For the first time in nearly a decade, biomedical scientists and companies are confronting a fundamental question: Will the government pay for research that involves human embryonic stem cells?

Since the mid-2000s, research has dramatically expanded on stem cells, including those not derived from human embryos. There are currently more than 1,300 clinical trials on stem cell-based therapies under way, according to the Clinicaltrials.gov database, maintained by the National Institutes of Health.

The trend started in California in 2004, when voters approved Proposition 71, appropriating $3 billion for studies using embryonic or other kinds of stem cells. A few years later, President Barack Obama eased restrictions on federal funding for human embryonic stem cell research. (His predecessor, George W. Bush, was the first president to authorize any government money for this research, but restricted the funding to existing stem cell lines.)

Now, President-elect Donald Trump may curtail funding for embryonic stem cell research.Trump himself has said he opposes abortion, a related issue. Tom Price, his nominee to head the Department of Health and Human Services, has opposed embryonic stem cell research on moral grounds because embryos are killed during production of the cell lines.

The embryonic stem cells are collected from extra embryos produced from in vitro fertilization that would otherwise be discarded.

Stem cells, from embryos and non-embryonic sources, are being tested for their ability to regenerate replacement tissues for those lost to disease or injury.

Researchers are also using them to replicate aspects of an illness in the lab, a so-called “disease in a dish.”

Neither Trump nor Price has publicly stated whether federal funding for embryonic stem cell research will be curtailed.
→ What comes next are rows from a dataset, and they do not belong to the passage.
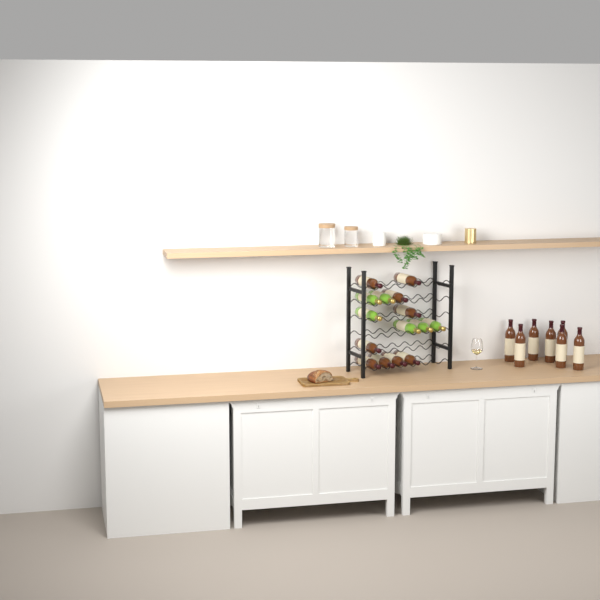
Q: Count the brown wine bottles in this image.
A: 16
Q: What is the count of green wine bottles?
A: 6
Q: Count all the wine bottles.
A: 22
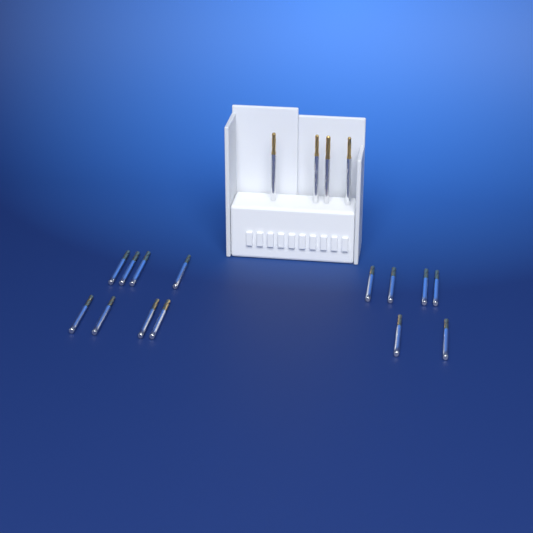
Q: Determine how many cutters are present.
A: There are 18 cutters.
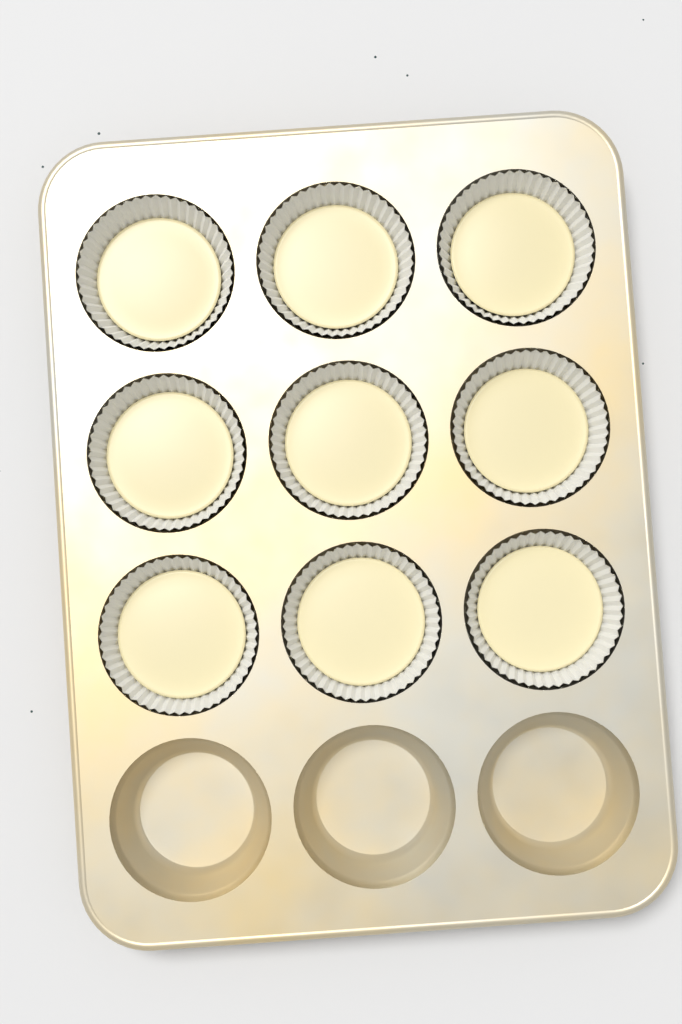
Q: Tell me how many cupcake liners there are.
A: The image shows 9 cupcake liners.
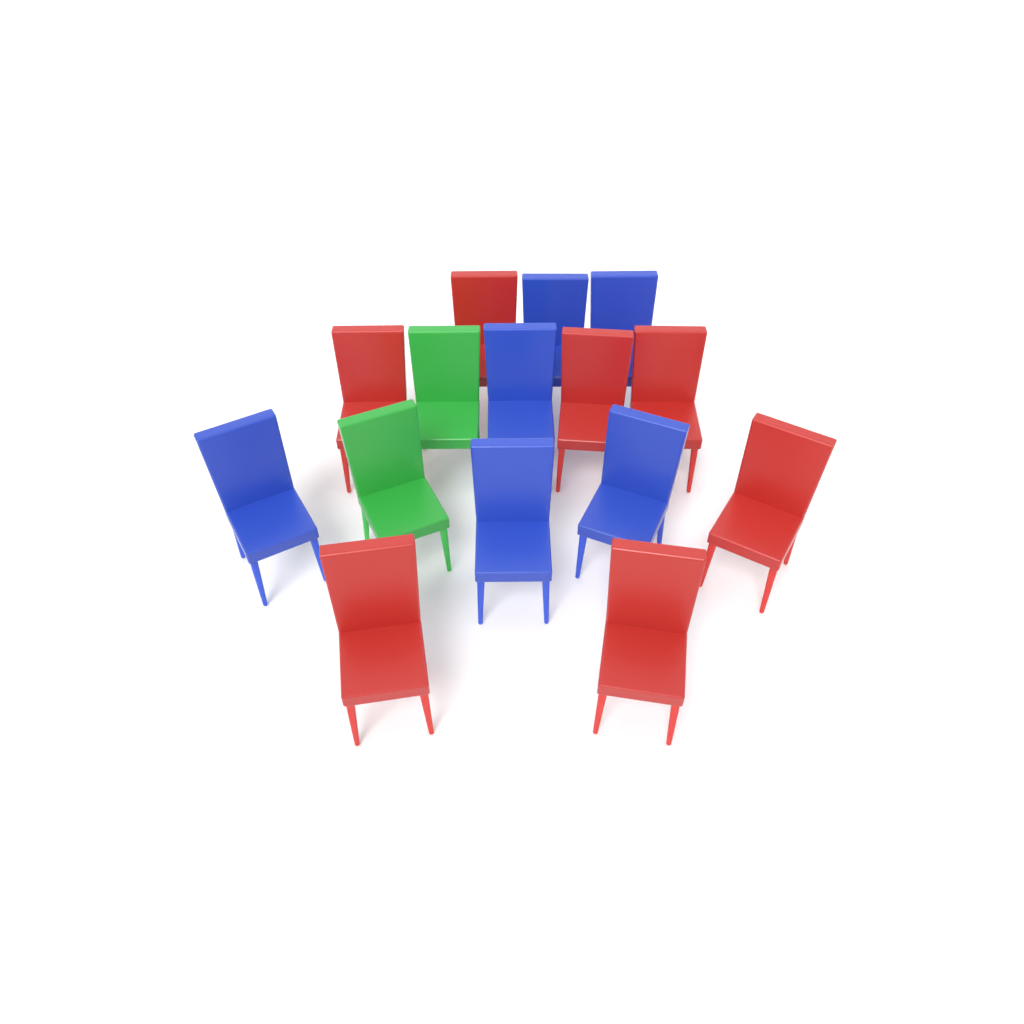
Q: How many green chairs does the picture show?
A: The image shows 2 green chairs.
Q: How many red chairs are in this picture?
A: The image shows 7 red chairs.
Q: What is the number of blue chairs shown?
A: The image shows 6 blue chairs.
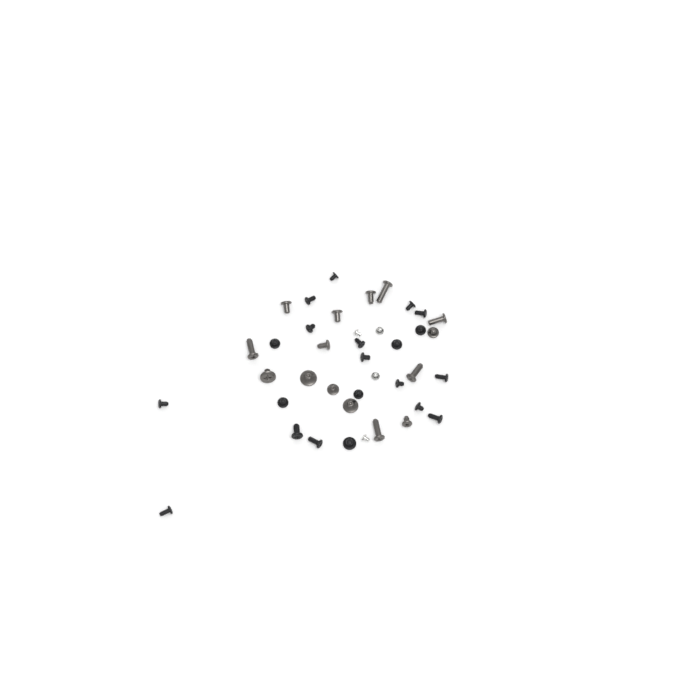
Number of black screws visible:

That research is funded by the NIH, which falls under the HHS department.

Price has said work with other kinds of stem cells has proven more promising, a view for which there is some evidence.

Although embryonic stem cell-based therapies are in clinical trials, including one from San Diego’s ViaCyte, no such treatments have actually been approved.

The campaign for Prop. 71 gave the impression that many treatments from embryonic stem cells would result in the not-too-distant future. Even some backers of the measure have since said expectations were raised beyond what the science supported.

Momentum has shifted to experimentation with other kinds of stem cells not derived from embryos. Artificially created stem cells called induced pluripotent stem cells, or IPS cells, act like embryonic cells, but are created from adult cells, such as skin cells. Human embryonic stem cells were discovered in 1998, human IPS cells were created in 2007.

And there are “adult” stem cells, which aren’t derived from embryos.

Researchers who back using embryonic stem cells say that description doesn’t tell the whole story.

Because they are natural, human embryonic stem cells remain the “gold standard” for understanding how cells develop from a universal ancestor to adult cells, such as in the skin, the heart, liver and brain, said Deepak Srivastava, a stem cell scientist at the Gladstone Institute in San Francisco.

“IPS cells do replace the need for embryonic stem cells to some extent, but does not make it go away,” said Srivastava, director of the Roddenberry Stem Cell Center at Gladstone. “We are still in the process of trying to optimize the production of IPS cells. And to do that, we have to compare those to what nature itself has made.”

However, for those who consider human life to begin at conception, the process of getting embryonic stem cells involves what they see as a moral evil. And that is the heart of the objection by those who oppose funding the research.

“One is taking advantage of one human being for the benefit of an older and more powerful human being,” said Rev. Tadeusz Pacholczyk, Director of Education for The National Catholic Bioethics Center in Philadelphia. “That is an inherently unjust proposal.”

Even if useful treatments result, the end doesn’t justify the means, Pacholczyk said.

Much of the information obtained from studying human embryonic stem cells can be obtained from other sources, such as animal embryonic stem cells, Pacholczyk said.

It’s morally permissible to use IPS cells because no embryo is ever produced in the process, Pacholczyk said.

Another type, called parthenogenetic stem cells, represents a more ambiguous picture, he said. These cells are derived from unfertilized egg cells, which develop into a structure much like an embryo.

“When one is dealing with a situation when you are not entirely sure whether you have generated a real human embryo or not, the benefit of the doubt should go to that entity you have created,” he said.

Such is the unsettled picture that awaits stem cell researchers beginning Jan. 20, when Trump begins his presidential term.